Vendredi 31 mars, l’autorité administrative italienne indépendante « Garantie pour la protection des données personnelles » (Garante per la Protezione dei Dati Personali, ou GPDP) a annoncé qu’il était désormais impossible d’accéder en Italie à l’agent conversationnel de l’entreprise américaine OpenAI, ChatGPT, en raison du non-respect des lois sur la protection de la vie privée.

  • L’autorité a déclaré que cette décision était temporaire, tandis qu’une enquête a été ouverte visant à déterminer si l’entreprise est en mesure de s’assurer que les utilisateurs sont âgés d’au moins 13 ans.
  • Les préoccupations exprimées par la GPDP concernent également le manque d’informations communiquées aux utilisateurs relatives à la collecte de données personnelles ainsi que les raisons « justifiant la collecte et le stockage massifs de données personnelles dans le but d' »entraîner » les algorithmes qui sous-tendent le fonctionnement de la plateforme »1.
  • OpenAI dispose d’un délai de 20 jours pour communiquer à l’autorité les décisions prises permettant de donner suite aux demandes de la GPDP « sous peine d’une sanction pouvant aller jusqu’à 20 millions d’euros ou jusqu’à 4 % du chiffre d’affaires annuel mondial ».

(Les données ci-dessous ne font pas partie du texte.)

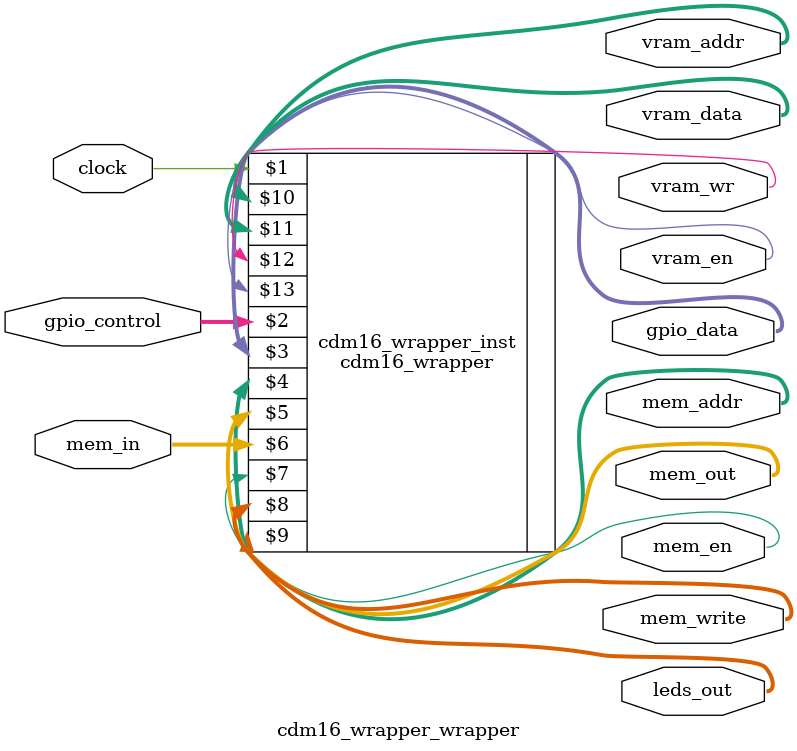
<source format=v>
`timescale 1ns / 1ps

module cdm16_wrapper_wrapper(
    input wire clock,

    input wire [31:0] gpio_control,
    output wire [31:0] gpio_data,

    output wire [14:0] mem_addr,
    output wire [15:0] mem_out,
    input wire [15:0] mem_in,
    output wire mem_en,
    output wire [1:0] mem_write,
    output wire [2:0] leds_out,

    output wire [15:0] vram_addr,
    output wire [15:0] vram_data,
    output wire vram_wr,
    output wire vram_en
);
cdm16_wrapper cdm16_wrapper_inst(
    clock,
    gpio_control,
    gpio_data,
    mem_addr,
    mem_out,
    mem_in,
    mem_en,
    mem_write,
    leds_out,
    vram_addr,
    vram_data,
    vram_wr,
    vram_en
);


endmodule // rev 15
</source>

Sept pays ont introduit une interdiction d’accès à ChatGPT : la Russie, la Chine, l’Iran, la Corée du Nord, le Venezuela, la Biélorussie et l’Italie. Cependant, d’autres pays pourraient suivre à mesure que les progrès exponentiels des applications d’intelligence artificielle (IA) suscitent des inquiétudes relatives à la collecte et l’utilisation des données des utilisateurs. Dans une lettre ouverte — ayant recueilli à ce jour plus de 10 000 signatures, dont certaines personnalités importantes du monde de l’IA, de la recherche et de l’ingénierie — publiée mercredi 29 mars, Elon Musk, Steve Wozniak ou Chris Larsen ont appelé à « interrompre immédiatement, pour une durée d’au moins six mois, la formation de systèmes d’intelligence artificielle plus puissants que GPT-4 »2.

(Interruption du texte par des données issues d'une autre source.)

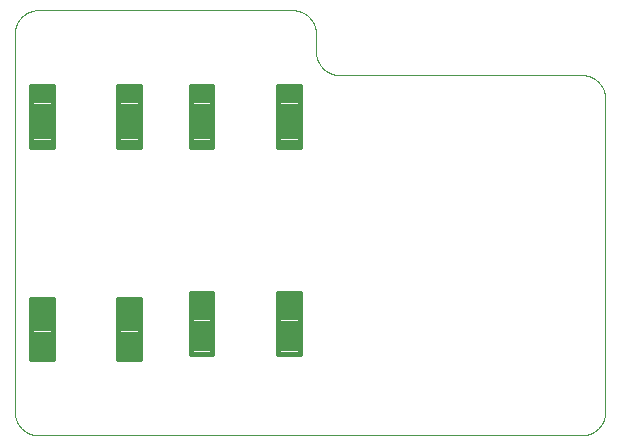
<source format=gbp>
G75*
%MOIN*%
%OFA0B0*%
%FSLAX25Y25*%
%IPPOS*%
%LPD*%
%AMOC8*
5,1,8,0,0,1.08239X$1,22.5*
%
%ADD10C,0.00000*%
%ADD11C,0.01811*%
D10*
X0072397Y0058146D02*
X0253499Y0058146D01*
X0253689Y0058148D01*
X0253879Y0058155D01*
X0254069Y0058167D01*
X0254259Y0058183D01*
X0254448Y0058203D01*
X0254637Y0058229D01*
X0254825Y0058258D01*
X0255012Y0058293D01*
X0255198Y0058332D01*
X0255383Y0058375D01*
X0255568Y0058423D01*
X0255751Y0058475D01*
X0255932Y0058531D01*
X0256112Y0058592D01*
X0256291Y0058658D01*
X0256468Y0058727D01*
X0256644Y0058801D01*
X0256817Y0058879D01*
X0256989Y0058962D01*
X0257158Y0059048D01*
X0257326Y0059138D01*
X0257491Y0059233D01*
X0257654Y0059331D01*
X0257814Y0059434D01*
X0257972Y0059540D01*
X0258127Y0059650D01*
X0258280Y0059763D01*
X0258430Y0059881D01*
X0258576Y0060002D01*
X0258720Y0060126D01*
X0258861Y0060254D01*
X0258999Y0060385D01*
X0259134Y0060520D01*
X0259265Y0060658D01*
X0259393Y0060799D01*
X0259517Y0060943D01*
X0259638Y0061089D01*
X0259756Y0061239D01*
X0259869Y0061392D01*
X0259979Y0061547D01*
X0260085Y0061705D01*
X0260188Y0061865D01*
X0260286Y0062028D01*
X0260381Y0062193D01*
X0260471Y0062361D01*
X0260557Y0062530D01*
X0260640Y0062702D01*
X0260718Y0062875D01*
X0260792Y0063051D01*
X0260861Y0063228D01*
X0260927Y0063407D01*
X0260988Y0063587D01*
X0261044Y0063768D01*
X0261096Y0063951D01*
X0261144Y0064136D01*
X0261187Y0064321D01*
X0261226Y0064507D01*
X0261261Y0064694D01*
X0261290Y0064882D01*
X0261316Y0065071D01*
X0261336Y0065260D01*
X0261352Y0065450D01*
X0261364Y0065640D01*
X0261371Y0065830D01*
X0261373Y0066020D01*
X0261373Y0170350D01*
X0261371Y0170540D01*
X0261364Y0170730D01*
X0261352Y0170920D01*
X0261336Y0171110D01*
X0261316Y0171299D01*
X0261290Y0171488D01*
X0261261Y0171676D01*
X0261226Y0171863D01*
X0261187Y0172049D01*
X0261144Y0172234D01*
X0261096Y0172419D01*
X0261044Y0172602D01*
X0260988Y0172783D01*
X0260927Y0172963D01*
X0260861Y0173142D01*
X0260792Y0173319D01*
X0260718Y0173495D01*
X0260640Y0173668D01*
X0260557Y0173840D01*
X0260471Y0174009D01*
X0260381Y0174177D01*
X0260286Y0174342D01*
X0260188Y0174505D01*
X0260085Y0174665D01*
X0259979Y0174823D01*
X0259869Y0174978D01*
X0259756Y0175131D01*
X0259638Y0175281D01*
X0259517Y0175427D01*
X0259393Y0175571D01*
X0259265Y0175712D01*
X0259134Y0175850D01*
X0258999Y0175985D01*
X0258861Y0176116D01*
X0258720Y0176244D01*
X0258576Y0176368D01*
X0258430Y0176489D01*
X0258280Y0176607D01*
X0258127Y0176720D01*
X0257972Y0176830D01*
X0257814Y0176936D01*
X0257654Y0177039D01*
X0257491Y0177137D01*
X0257326Y0177232D01*
X0257158Y0177322D01*
X0256989Y0177408D01*
X0256817Y0177491D01*
X0256644Y0177569D01*
X0256468Y0177643D01*
X0256291Y0177712D01*
X0256112Y0177778D01*
X0255932Y0177839D01*
X0255751Y0177895D01*
X0255568Y0177947D01*
X0255383Y0177995D01*
X0255198Y0178038D01*
X0255012Y0178077D01*
X0254825Y0178112D01*
X0254637Y0178141D01*
X0254448Y0178167D01*
X0254259Y0178187D01*
X0254069Y0178203D01*
X0253879Y0178215D01*
X0253689Y0178222D01*
X0253499Y0178224D01*
X0172791Y0178224D01*
X0172601Y0178226D01*
X0172411Y0178233D01*
X0172221Y0178245D01*
X0172031Y0178261D01*
X0171842Y0178281D01*
X0171653Y0178307D01*
X0171465Y0178336D01*
X0171278Y0178371D01*
X0171092Y0178410D01*
X0170907Y0178453D01*
X0170722Y0178501D01*
X0170539Y0178553D01*
X0170358Y0178609D01*
X0170178Y0178670D01*
X0169999Y0178736D01*
X0169822Y0178805D01*
X0169646Y0178879D01*
X0169473Y0178957D01*
X0169301Y0179040D01*
X0169132Y0179126D01*
X0168964Y0179216D01*
X0168799Y0179311D01*
X0168636Y0179409D01*
X0168476Y0179512D01*
X0168318Y0179618D01*
X0168163Y0179728D01*
X0168010Y0179841D01*
X0167860Y0179959D01*
X0167714Y0180080D01*
X0167570Y0180204D01*
X0167429Y0180332D01*
X0167291Y0180463D01*
X0167156Y0180598D01*
X0167025Y0180736D01*
X0166897Y0180877D01*
X0166773Y0181021D01*
X0166652Y0181167D01*
X0166534Y0181317D01*
X0166421Y0181470D01*
X0166311Y0181625D01*
X0166205Y0181783D01*
X0166102Y0181943D01*
X0166004Y0182106D01*
X0165909Y0182271D01*
X0165819Y0182439D01*
X0165733Y0182608D01*
X0165650Y0182780D01*
X0165572Y0182953D01*
X0165498Y0183129D01*
X0165429Y0183306D01*
X0165363Y0183485D01*
X0165302Y0183665D01*
X0165246Y0183846D01*
X0165194Y0184029D01*
X0165146Y0184214D01*
X0165103Y0184399D01*
X0165064Y0184585D01*
X0165029Y0184772D01*
X0165000Y0184960D01*
X0164974Y0185149D01*
X0164954Y0185338D01*
X0164938Y0185528D01*
X0164926Y0185718D01*
X0164919Y0185908D01*
X0164917Y0186098D01*
X0164917Y0192004D01*
X0164915Y0192194D01*
X0164908Y0192384D01*
X0164896Y0192574D01*
X0164880Y0192764D01*
X0164860Y0192953D01*
X0164834Y0193142D01*
X0164805Y0193330D01*
X0164770Y0193517D01*
X0164731Y0193703D01*
X0164688Y0193888D01*
X0164640Y0194073D01*
X0164588Y0194256D01*
X0164532Y0194437D01*
X0164471Y0194617D01*
X0164405Y0194796D01*
X0164336Y0194973D01*
X0164262Y0195149D01*
X0164184Y0195322D01*
X0164101Y0195494D01*
X0164015Y0195663D01*
X0163925Y0195831D01*
X0163830Y0195996D01*
X0163732Y0196159D01*
X0163629Y0196319D01*
X0163523Y0196477D01*
X0163413Y0196632D01*
X0163300Y0196785D01*
X0163182Y0196935D01*
X0163061Y0197081D01*
X0162937Y0197225D01*
X0162809Y0197366D01*
X0162678Y0197504D01*
X0162543Y0197639D01*
X0162405Y0197770D01*
X0162264Y0197898D01*
X0162120Y0198022D01*
X0161974Y0198143D01*
X0161824Y0198261D01*
X0161671Y0198374D01*
X0161516Y0198484D01*
X0161358Y0198590D01*
X0161198Y0198693D01*
X0161035Y0198791D01*
X0160870Y0198886D01*
X0160702Y0198976D01*
X0160533Y0199062D01*
X0160361Y0199145D01*
X0160188Y0199223D01*
X0160012Y0199297D01*
X0159835Y0199366D01*
X0159656Y0199432D01*
X0159476Y0199493D01*
X0159295Y0199549D01*
X0159112Y0199601D01*
X0158927Y0199649D01*
X0158742Y0199692D01*
X0158556Y0199731D01*
X0158369Y0199766D01*
X0158181Y0199795D01*
X0157992Y0199821D01*
X0157803Y0199841D01*
X0157613Y0199857D01*
X0157423Y0199869D01*
X0157233Y0199876D01*
X0157043Y0199878D01*
X0072397Y0199878D01*
X0072207Y0199876D01*
X0072017Y0199869D01*
X0071827Y0199857D01*
X0071637Y0199841D01*
X0071448Y0199821D01*
X0071259Y0199795D01*
X0071071Y0199766D01*
X0070884Y0199731D01*
X0070698Y0199692D01*
X0070513Y0199649D01*
X0070328Y0199601D01*
X0070145Y0199549D01*
X0069964Y0199493D01*
X0069784Y0199432D01*
X0069605Y0199366D01*
X0069428Y0199297D01*
X0069252Y0199223D01*
X0069079Y0199145D01*
X0068907Y0199062D01*
X0068738Y0198976D01*
X0068570Y0198886D01*
X0068405Y0198791D01*
X0068242Y0198693D01*
X0068082Y0198590D01*
X0067924Y0198484D01*
X0067769Y0198374D01*
X0067616Y0198261D01*
X0067466Y0198143D01*
X0067320Y0198022D01*
X0067176Y0197898D01*
X0067035Y0197770D01*
X0066897Y0197639D01*
X0066762Y0197504D01*
X0066631Y0197366D01*
X0066503Y0197225D01*
X0066379Y0197081D01*
X0066258Y0196935D01*
X0066140Y0196785D01*
X0066027Y0196632D01*
X0065917Y0196477D01*
X0065811Y0196319D01*
X0065708Y0196159D01*
X0065610Y0195996D01*
X0065515Y0195831D01*
X0065425Y0195663D01*
X0065339Y0195494D01*
X0065256Y0195322D01*
X0065178Y0195149D01*
X0065104Y0194973D01*
X0065035Y0194796D01*
X0064969Y0194617D01*
X0064908Y0194437D01*
X0064852Y0194256D01*
X0064800Y0194073D01*
X0064752Y0193888D01*
X0064709Y0193703D01*
X0064670Y0193517D01*
X0064635Y0193330D01*
X0064606Y0193142D01*
X0064580Y0192953D01*
X0064560Y0192764D01*
X0064544Y0192574D01*
X0064532Y0192384D01*
X0064525Y0192194D01*
X0064523Y0192004D01*
X0064523Y0066020D01*
X0064525Y0065830D01*
X0064532Y0065640D01*
X0064544Y0065450D01*
X0064560Y0065260D01*
X0064580Y0065071D01*
X0064606Y0064882D01*
X0064635Y0064694D01*
X0064670Y0064507D01*
X0064709Y0064321D01*
X0064752Y0064136D01*
X0064800Y0063951D01*
X0064852Y0063768D01*
X0064908Y0063587D01*
X0064969Y0063407D01*
X0065035Y0063228D01*
X0065104Y0063051D01*
X0065178Y0062875D01*
X0065256Y0062702D01*
X0065339Y0062530D01*
X0065425Y0062361D01*
X0065515Y0062193D01*
X0065610Y0062028D01*
X0065708Y0061865D01*
X0065811Y0061705D01*
X0065917Y0061547D01*
X0066027Y0061392D01*
X0066140Y0061239D01*
X0066258Y0061089D01*
X0066379Y0060943D01*
X0066503Y0060799D01*
X0066631Y0060658D01*
X0066762Y0060520D01*
X0066897Y0060385D01*
X0067035Y0060254D01*
X0067176Y0060126D01*
X0067320Y0060002D01*
X0067466Y0059881D01*
X0067616Y0059763D01*
X0067769Y0059650D01*
X0067924Y0059540D01*
X0068082Y0059434D01*
X0068242Y0059331D01*
X0068405Y0059233D01*
X0068570Y0059138D01*
X0068738Y0059048D01*
X0068907Y0058962D01*
X0069079Y0058879D01*
X0069252Y0058801D01*
X0069428Y0058727D01*
X0069605Y0058658D01*
X0069784Y0058592D01*
X0069964Y0058531D01*
X0070145Y0058475D01*
X0070328Y0058423D01*
X0070513Y0058375D01*
X0070698Y0058332D01*
X0070884Y0058293D01*
X0071071Y0058258D01*
X0071259Y0058229D01*
X0071448Y0058203D01*
X0071637Y0058183D01*
X0071827Y0058167D01*
X0072017Y0058155D01*
X0072207Y0058148D01*
X0072397Y0058146D01*
D11*
X0069956Y0083461D02*
X0077200Y0083461D01*
X0069956Y0083461D02*
X0069956Y0103697D01*
X0077200Y0103697D01*
X0077200Y0083461D01*
X0077200Y0085181D02*
X0069956Y0085181D01*
X0069956Y0086901D02*
X0077200Y0086901D01*
X0077200Y0088621D02*
X0069956Y0088621D01*
X0069956Y0090341D02*
X0077200Y0090341D01*
X0077200Y0092061D02*
X0069956Y0092061D01*
X0069956Y0093781D02*
X0077200Y0093781D01*
X0077200Y0095501D02*
X0069956Y0095501D01*
X0069956Y0097221D02*
X0077200Y0097221D01*
X0077200Y0098941D02*
X0069956Y0098941D01*
X0069956Y0100661D02*
X0077200Y0100661D01*
X0077200Y0102381D02*
X0069956Y0102381D01*
X0099090Y0083461D02*
X0106334Y0083461D01*
X0099090Y0083461D02*
X0099090Y0103697D01*
X0106334Y0103697D01*
X0106334Y0083461D01*
X0106334Y0085181D02*
X0099090Y0085181D01*
X0099090Y0086901D02*
X0106334Y0086901D01*
X0106334Y0088621D02*
X0099090Y0088621D01*
X0099090Y0090341D02*
X0106334Y0090341D01*
X0106334Y0092061D02*
X0099090Y0092061D01*
X0099090Y0093781D02*
X0106334Y0093781D01*
X0106334Y0095501D02*
X0099090Y0095501D01*
X0099090Y0097221D02*
X0106334Y0097221D01*
X0106334Y0098941D02*
X0099090Y0098941D01*
X0099090Y0100661D02*
X0106334Y0100661D01*
X0106334Y0102381D02*
X0099090Y0102381D01*
X0123106Y0105665D02*
X0130350Y0105665D01*
X0130350Y0085429D01*
X0123106Y0085429D01*
X0123106Y0105665D01*
X0123106Y0087149D02*
X0130350Y0087149D01*
X0130350Y0088869D02*
X0123106Y0088869D01*
X0123106Y0090589D02*
X0130350Y0090589D01*
X0130350Y0092309D02*
X0123106Y0092309D01*
X0123106Y0094029D02*
X0130350Y0094029D01*
X0130350Y0095749D02*
X0123106Y0095749D01*
X0123106Y0097469D02*
X0130350Y0097469D01*
X0130350Y0099189D02*
X0123106Y0099189D01*
X0123106Y0100909D02*
X0130350Y0100909D01*
X0130350Y0102629D02*
X0123106Y0102629D01*
X0123106Y0104349D02*
X0130350Y0104349D01*
X0152239Y0105665D02*
X0159483Y0105665D01*
X0159483Y0085429D01*
X0152239Y0085429D01*
X0152239Y0105665D01*
X0152239Y0087149D02*
X0159483Y0087149D01*
X0159483Y0088869D02*
X0152239Y0088869D01*
X0152239Y0090589D02*
X0159483Y0090589D01*
X0159483Y0092309D02*
X0152239Y0092309D01*
X0152239Y0094029D02*
X0159483Y0094029D01*
X0159483Y0095749D02*
X0152239Y0095749D01*
X0152239Y0097469D02*
X0159483Y0097469D01*
X0159483Y0099189D02*
X0152239Y0099189D01*
X0152239Y0100909D02*
X0159483Y0100909D01*
X0159483Y0102629D02*
X0152239Y0102629D01*
X0152239Y0104349D02*
X0159483Y0104349D01*
X0159483Y0174563D02*
X0152239Y0174563D01*
X0159483Y0174563D02*
X0159483Y0154327D01*
X0152239Y0154327D01*
X0152239Y0174563D01*
X0152239Y0156047D02*
X0159483Y0156047D01*
X0159483Y0157767D02*
X0152239Y0157767D01*
X0152239Y0159487D02*
X0159483Y0159487D01*
X0159483Y0161207D02*
X0152239Y0161207D01*
X0152239Y0162927D02*
X0159483Y0162927D01*
X0159483Y0164647D02*
X0152239Y0164647D01*
X0152239Y0166367D02*
X0159483Y0166367D01*
X0159483Y0168087D02*
X0152239Y0168087D01*
X0152239Y0169807D02*
X0159483Y0169807D01*
X0159483Y0171527D02*
X0152239Y0171527D01*
X0152239Y0173247D02*
X0159483Y0173247D01*
X0130350Y0174563D02*
X0123106Y0174563D01*
X0130350Y0174563D02*
X0130350Y0154327D01*
X0123106Y0154327D01*
X0123106Y0174563D01*
X0123106Y0156047D02*
X0130350Y0156047D01*
X0130350Y0157767D02*
X0123106Y0157767D01*
X0123106Y0159487D02*
X0130350Y0159487D01*
X0130350Y0161207D02*
X0123106Y0161207D01*
X0123106Y0162927D02*
X0130350Y0162927D01*
X0130350Y0164647D02*
X0123106Y0164647D01*
X0123106Y0166367D02*
X0130350Y0166367D01*
X0130350Y0168087D02*
X0123106Y0168087D01*
X0123106Y0169807D02*
X0130350Y0169807D01*
X0130350Y0171527D02*
X0123106Y0171527D01*
X0123106Y0173247D02*
X0130350Y0173247D01*
X0106334Y0154327D02*
X0099090Y0154327D01*
X0099090Y0174563D01*
X0106334Y0174563D01*
X0106334Y0154327D01*
X0106334Y0156047D02*
X0099090Y0156047D01*
X0099090Y0157767D02*
X0106334Y0157767D01*
X0106334Y0159487D02*
X0099090Y0159487D01*
X0099090Y0161207D02*
X0106334Y0161207D01*
X0106334Y0162927D02*
X0099090Y0162927D01*
X0099090Y0164647D02*
X0106334Y0164647D01*
X0106334Y0166367D02*
X0099090Y0166367D01*
X0099090Y0168087D02*
X0106334Y0168087D01*
X0106334Y0169807D02*
X0099090Y0169807D01*
X0099090Y0171527D02*
X0106334Y0171527D01*
X0106334Y0173247D02*
X0099090Y0173247D01*
X0077200Y0154327D02*
X0069956Y0154327D01*
X0069956Y0174563D01*
X0077200Y0174563D01*
X0077200Y0154327D01*
X0077200Y0156047D02*
X0069956Y0156047D01*
X0069956Y0157767D02*
X0077200Y0157767D01*
X0077200Y0159487D02*
X0069956Y0159487D01*
X0069956Y0161207D02*
X0077200Y0161207D01*
X0077200Y0162927D02*
X0069956Y0162927D01*
X0069956Y0164647D02*
X0077200Y0164647D01*
X0077200Y0166367D02*
X0069956Y0166367D01*
X0069956Y0168087D02*
X0077200Y0168087D01*
X0077200Y0169807D02*
X0069956Y0169807D01*
X0069956Y0171527D02*
X0077200Y0171527D01*
X0077200Y0173247D02*
X0069956Y0173247D01*
M02*

</source>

Si la lettre met en avant les « risques civilisationnels » représentés par l’IA, les gouvernements et autorités nationales sont quant à eux inquiets pour la sécurité des données des utilisateurs.

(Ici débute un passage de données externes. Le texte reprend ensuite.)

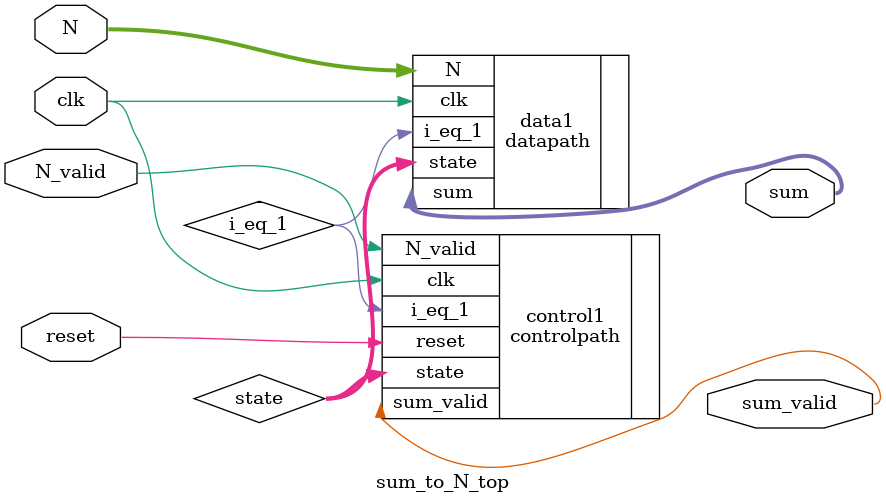
<source format=v>

module sum_to_N_top(input clk,N_valid,reset, input [2:0] N, output sum_valid, output [4:0] sum);
  
  // net declarations
  wire i_eq_1;
  wire [1:0] state;
  // module instantiations
  datapath data1(.N(N), .state(state), .clk(clk), .sum(sum), .i_eq_1(i_eq_1));
  controlpath control1(.N_valid(N_valid), .reset(reset), .clk(clk), .i_eq_1(i_eq_1), .state(state), .sum_valid(sum_valid));

endmodule
</source>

  • Ces craintes ont été attisées par une brèche des données stockées par OpenAI du 20 mars. Selon l’entreprise à l’origine de ChatGPT, un bug a permis « à certains utilisateurs de voir les titres de l’historique de discussion d’un autre utilisateur actif » et aurait « causé la visibilité involontaire d’informations relatives au paiement de 1,2 % des abonnés de ChatGPT Plus qui étaient actifs au cours d’une fenêtre spécifique de neuf heures »3.
  • Dans l’Union européenne, d’autres pays — dont la France, l’Allemagne et l’Irlande — considèrent la mise en place de mesures similaires à celles prises par l’Italie, tandis que l’Espagne « n’exclut pas la possibilité d’une enquête ultérieure »4.
  • Malgré la décision de la GPDP, le gouvernement italien n’est pas unanimement favorable à une interdiction de ChatGPT. Le vice-président du Conseil et ministre des Infrastructures et de la Mobilité durable, Matteo Salvini, a notamment qualifié la restriction de « disproportionnée ».

Malgré les propos tenus par Margrethe Vestager qui paraissent plutôt en défaveur d’une interdiction de ChatGPT, l’application ne semble pas pouvoir invoquer des justifications légales nécessaires à la collecte et à l’utilisation de données personnelles prévues dans le cadre du RGPD. En France, au moins deux plaintes ont déjà été déposées auprès de la Commission Nationale de l’Informatique et des Libertés (CNIL) contre ChatGPT5.

Sources
  1. Intelligenza artificiale : il Garante blocca ChatGPT. Raccolta illecita di dati personali. Assenza di sistemi per la verifica dell’età dei minori, Garante per la Protezione dei Dati Personali, 31 mars 2023.
  2. Pause Giant AI Experiments : An Open Letter, Future of Life Institute, 29 mars 2023.
  3. March 20 ChatGPT outage : Here’s what happened, OpenAI, 24 mars 2023.
  4. Supantha Mukherjee, Elvira Pollina and Rachel More, « Italy’s ChatGPT ban attracts EU privacy regulators », Reuters, 3 avril 2023.
  5. « Premières plaintes auprès de la Cnil contre ChatGPT en France », L’Obs, 5 avril 2023.